Please reproduce the data exactly and omit the pictures.

SUPPLIED RECORDS Block Start

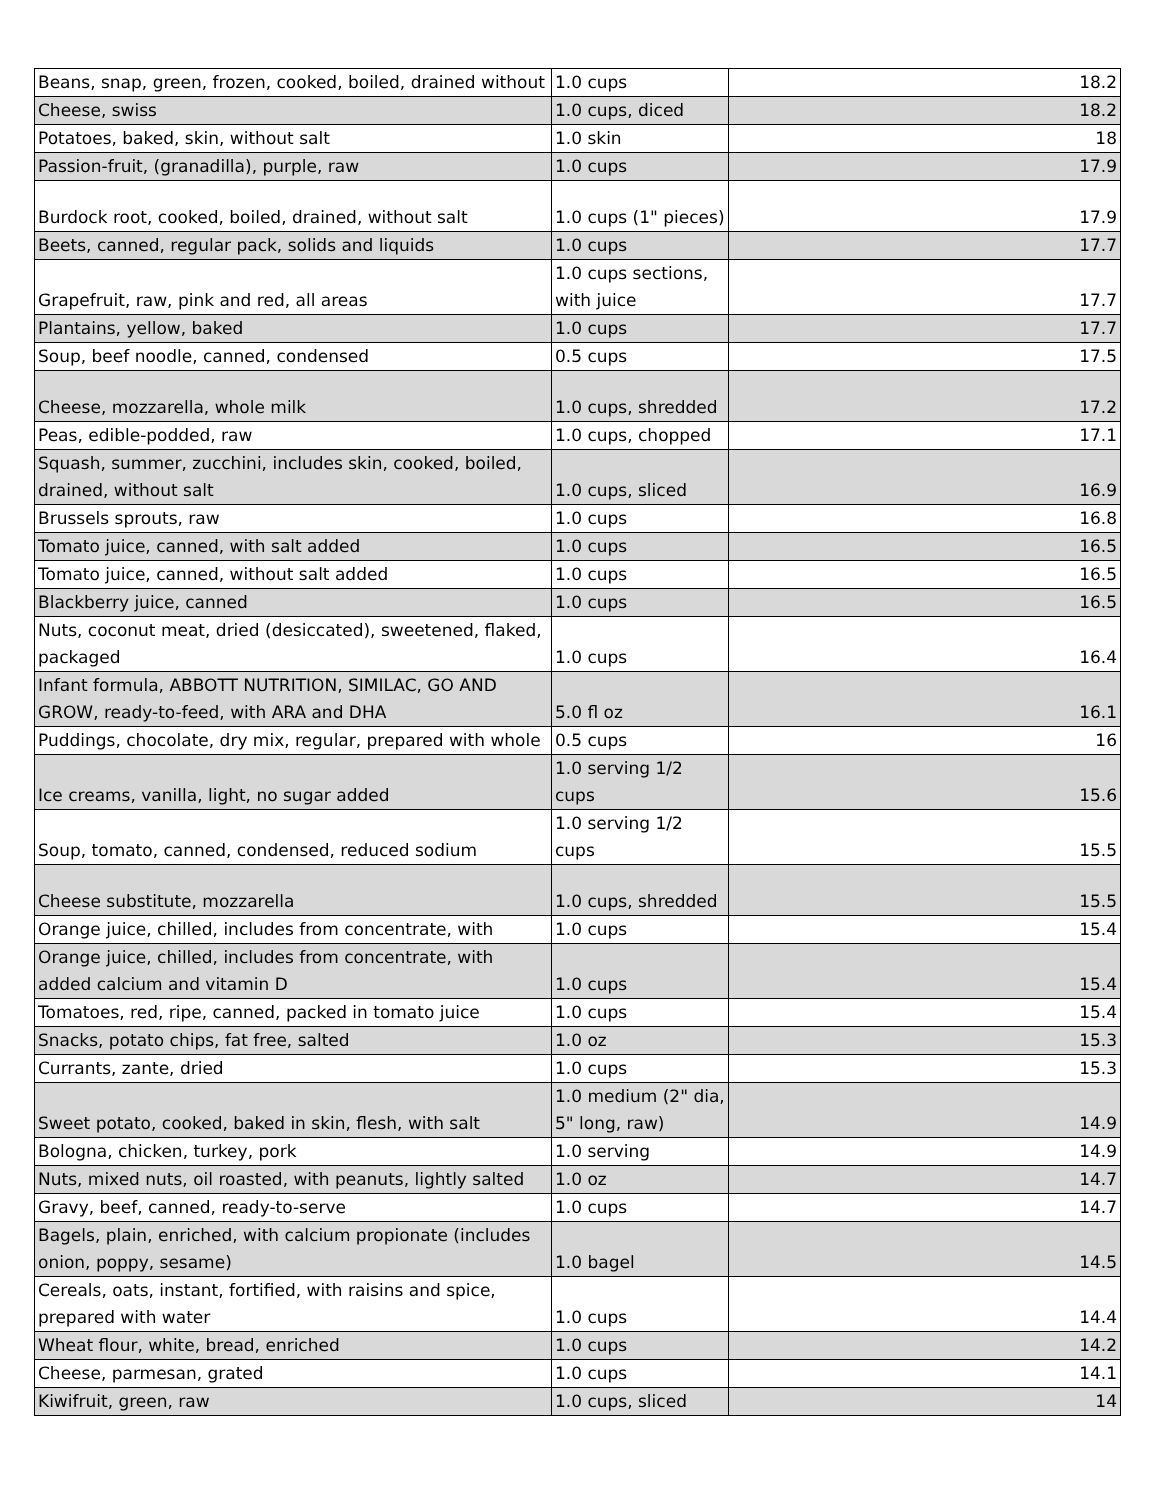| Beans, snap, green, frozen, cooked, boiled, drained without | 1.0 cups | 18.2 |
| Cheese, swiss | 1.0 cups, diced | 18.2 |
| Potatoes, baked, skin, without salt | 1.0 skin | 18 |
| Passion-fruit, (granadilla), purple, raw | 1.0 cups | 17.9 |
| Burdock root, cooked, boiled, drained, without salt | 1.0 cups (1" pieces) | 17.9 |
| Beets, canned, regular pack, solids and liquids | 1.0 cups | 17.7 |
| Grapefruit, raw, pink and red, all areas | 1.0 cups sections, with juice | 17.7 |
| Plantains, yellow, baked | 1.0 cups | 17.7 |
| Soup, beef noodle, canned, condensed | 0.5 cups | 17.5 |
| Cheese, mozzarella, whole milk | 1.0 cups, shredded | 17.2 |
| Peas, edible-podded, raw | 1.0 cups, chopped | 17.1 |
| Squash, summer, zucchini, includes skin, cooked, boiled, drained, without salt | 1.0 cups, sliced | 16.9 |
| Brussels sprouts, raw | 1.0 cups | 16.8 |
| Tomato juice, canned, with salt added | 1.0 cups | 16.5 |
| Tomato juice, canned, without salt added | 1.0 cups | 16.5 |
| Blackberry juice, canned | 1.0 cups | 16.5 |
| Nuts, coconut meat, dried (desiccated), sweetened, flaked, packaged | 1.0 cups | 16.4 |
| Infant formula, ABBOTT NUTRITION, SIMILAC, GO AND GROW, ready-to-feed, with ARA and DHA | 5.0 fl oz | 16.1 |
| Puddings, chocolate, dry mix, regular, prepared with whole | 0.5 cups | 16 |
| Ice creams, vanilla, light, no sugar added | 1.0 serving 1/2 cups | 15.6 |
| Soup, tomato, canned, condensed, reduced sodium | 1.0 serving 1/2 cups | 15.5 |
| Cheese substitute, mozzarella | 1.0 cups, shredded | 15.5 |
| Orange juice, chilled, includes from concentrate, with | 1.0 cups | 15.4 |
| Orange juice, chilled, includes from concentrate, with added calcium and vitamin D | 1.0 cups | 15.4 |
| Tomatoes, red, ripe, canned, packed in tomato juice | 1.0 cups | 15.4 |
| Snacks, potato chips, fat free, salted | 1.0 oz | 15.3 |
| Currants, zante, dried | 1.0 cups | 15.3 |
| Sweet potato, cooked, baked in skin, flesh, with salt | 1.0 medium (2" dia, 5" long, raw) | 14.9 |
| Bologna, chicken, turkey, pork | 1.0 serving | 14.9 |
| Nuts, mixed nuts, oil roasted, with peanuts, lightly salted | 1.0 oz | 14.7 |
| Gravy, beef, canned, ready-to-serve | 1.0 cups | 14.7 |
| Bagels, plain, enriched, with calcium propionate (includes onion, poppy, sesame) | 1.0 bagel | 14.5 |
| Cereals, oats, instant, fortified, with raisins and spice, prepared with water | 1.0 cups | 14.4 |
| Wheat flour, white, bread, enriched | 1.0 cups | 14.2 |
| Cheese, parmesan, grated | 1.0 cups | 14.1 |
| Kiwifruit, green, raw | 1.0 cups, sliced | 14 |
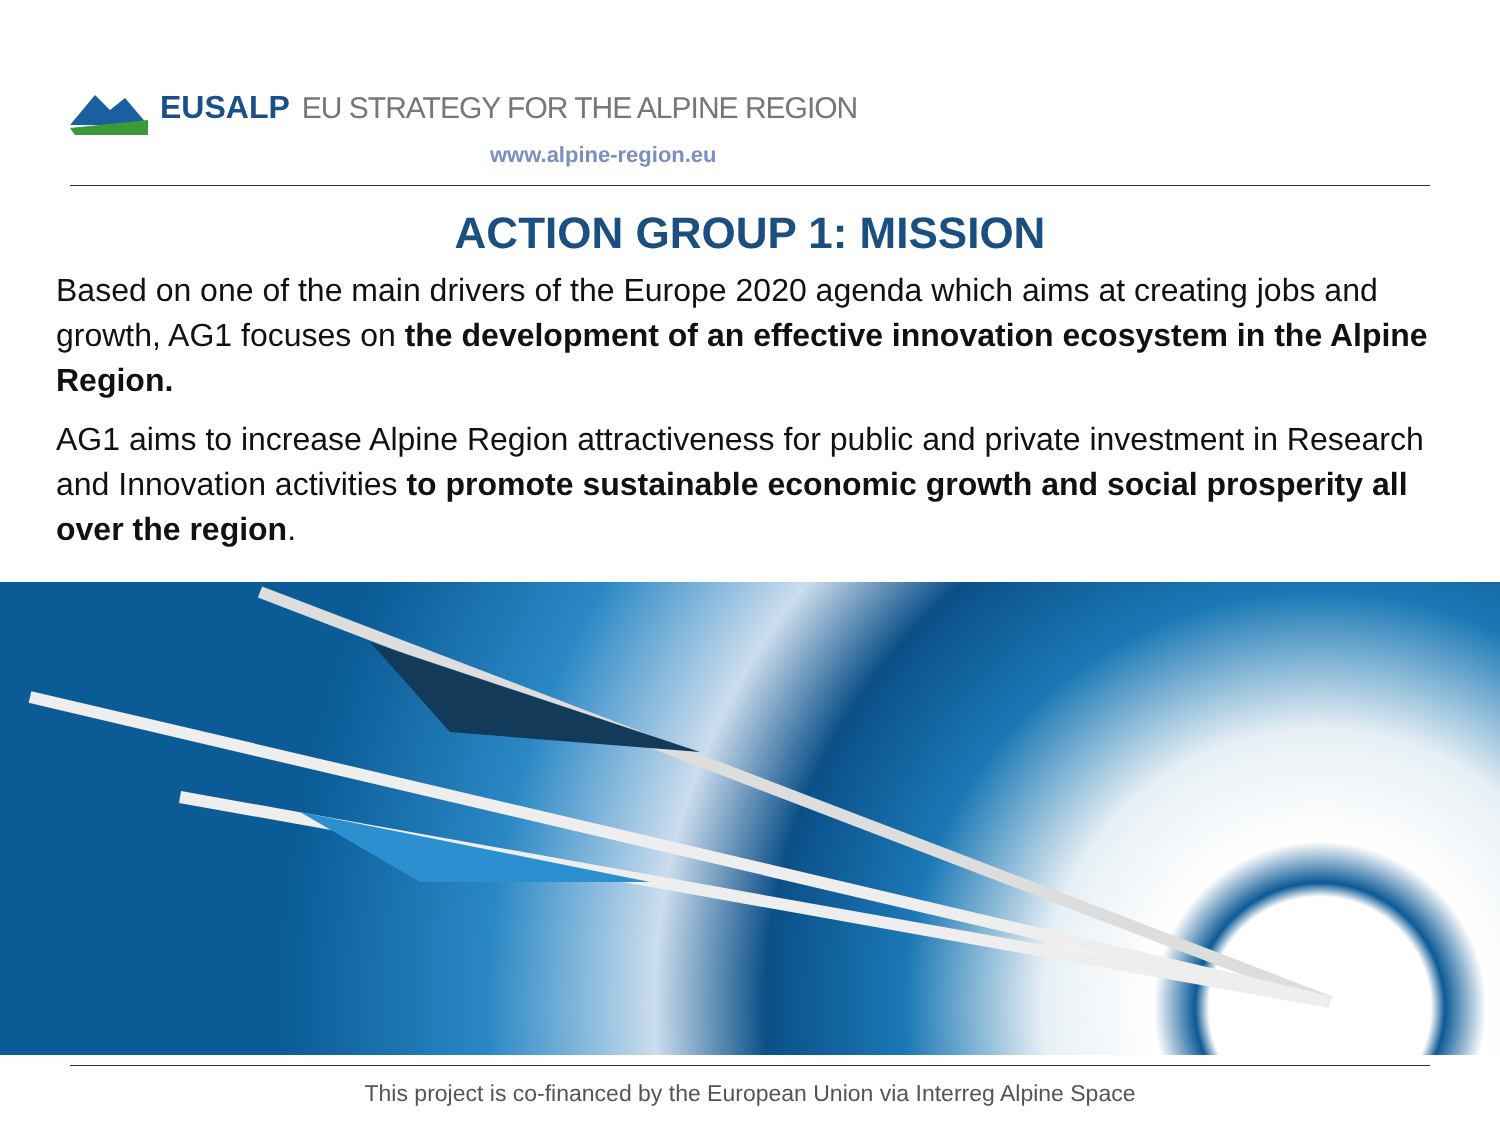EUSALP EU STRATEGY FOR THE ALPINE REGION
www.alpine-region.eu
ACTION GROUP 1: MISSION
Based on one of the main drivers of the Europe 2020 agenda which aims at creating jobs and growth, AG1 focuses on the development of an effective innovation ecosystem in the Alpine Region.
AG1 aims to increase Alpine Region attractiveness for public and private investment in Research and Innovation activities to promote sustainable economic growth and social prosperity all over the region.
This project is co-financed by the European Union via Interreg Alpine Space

SUPPLIED RECORDS Block End

■ RESULT BELOW
| Beans, snap, green, frozen, cooked, boiled, drained without | 1.0 cups | 18.2 |
| Cheese, swiss | 1.0 cups, diced | 18.2 |
| Potatoes, baked, skin, without salt | 1.0 skin | 18 |
| Passion-fruit, (granadilla), purple, raw | 1.0 cups | 17.9 |
| Burdock root, cooked, boiled, drained, without salt | 1.0 cups (1" pieces) | 17.9 |
| Beets, canned, regular pack, solids and liquids | 1.0 cups | 17.7 |
| Grapefruit, raw, pink and red, all areas | 1.0 cups sections, with juice | 17.7 |
| Plantains, yellow, baked | 1.0 cups | 17.7 |
| Soup, beef noodle, canned, condensed | 0.5 cups | 17.5 |
| Cheese, mozzarella, whole milk | 1.0 cups, shredded | 17.2 |
| Peas, edible-podded, raw | 1.0 cups, chopped | 17.1 |
| Squash, summer, zucchini, includes skin, cooked, boiled, drained, without salt | 1.0 cups, sliced | 16.9 |
| Brussels sprouts, raw | 1.0 cups | 16.8 |
| Tomato juice, canned, with salt added | 1.0 cups | 16.5 |
| Tomato juice, canned, without salt added | 1.0 cups | 16.5 |
| Blackberry juice, canned | 1.0 cups | 16.5 |
| Nuts, coconut meat, dried (desiccated), sweetened, flaked, packaged | 1.0 cups | 16.4 |
| Infant formula, ABBOTT NUTRITION, SIMILAC, GO AND GROW, ready-to-feed, with ARA and DHA | 5.0 fl oz | 16.1 |
| Puddings, chocolate, dry mix, regular, prepared with whole | 0.5 cups | 16 |
| Ice creams, vanilla, light, no sugar added | 1.0 serving 1/2 cups | 15.6 |
| Soup, tomato, canned, condensed, reduced sodium | 1.0 serving 1/2 cups | 15.5 |
| Cheese substitute, mozzarella | 1.0 cups, shredded | 15.5 |
| Orange juice, chilled, includes from concentrate, with | 1.0 cups | 15.4 |
| Orange juice, chilled, includes from concentrate, with added calcium and vitamin D | 1.0 cups | 15.4 |
| Tomatoes, red, ripe, canned, packed in tomato juice | 1.0 cups | 15.4 |
| Snacks, potato chips, fat free, salted | 1.0 oz | 15.3 |
| Currants, zante, dried | 1.0 cups | 15.3 |
| Sweet potato, cooked, baked in skin, flesh, with salt | 1.0 medium (2" dia, 5" long, raw) | 14.9 |
| Bologna, chicken, turkey, pork | 1.0 serving | 14.9 |
| Nuts, mixed nuts, oil roasted, with peanuts, lightly salted | 1.0 oz | 14.7 |
| Gravy, beef, canned, ready-to-serve | 1.0 cups | 14.7 |
| Bagels, plain, enriched, with calcium propionate (includes onion, poppy, sesame) | 1.0 bagel | 14.5 |
| Cereals, oats, instant, fortified, with raisins and spice, prepared with water | 1.0 cups | 14.4 |
| Wheat flour, white, bread, enriched | 1.0 cups | 14.2 |
| Cheese, parmesan, grated | 1.0 cups | 14.1 |
| Kiwifruit, green, raw | 1.0 cups, sliced | 14 |
EUSALP EU STRATEGY FOR THE ALPINE REGION
www.alpine-region.eu
ACTION GROUP 1: MISSION
Based on one of the main drivers of the Europe 2020 agenda which aims at creating jobs and growth, AG1 focuses on the development of an effective innovation ecosystem in the Alpine Region.
AG1 aims to increase Alpine Region attractiveness for public and private investment in Research and Innovation activities to promote sustainable economic growth and social prosperity all over the region.
This project is co-financed by the European Union via Interreg Alpine Space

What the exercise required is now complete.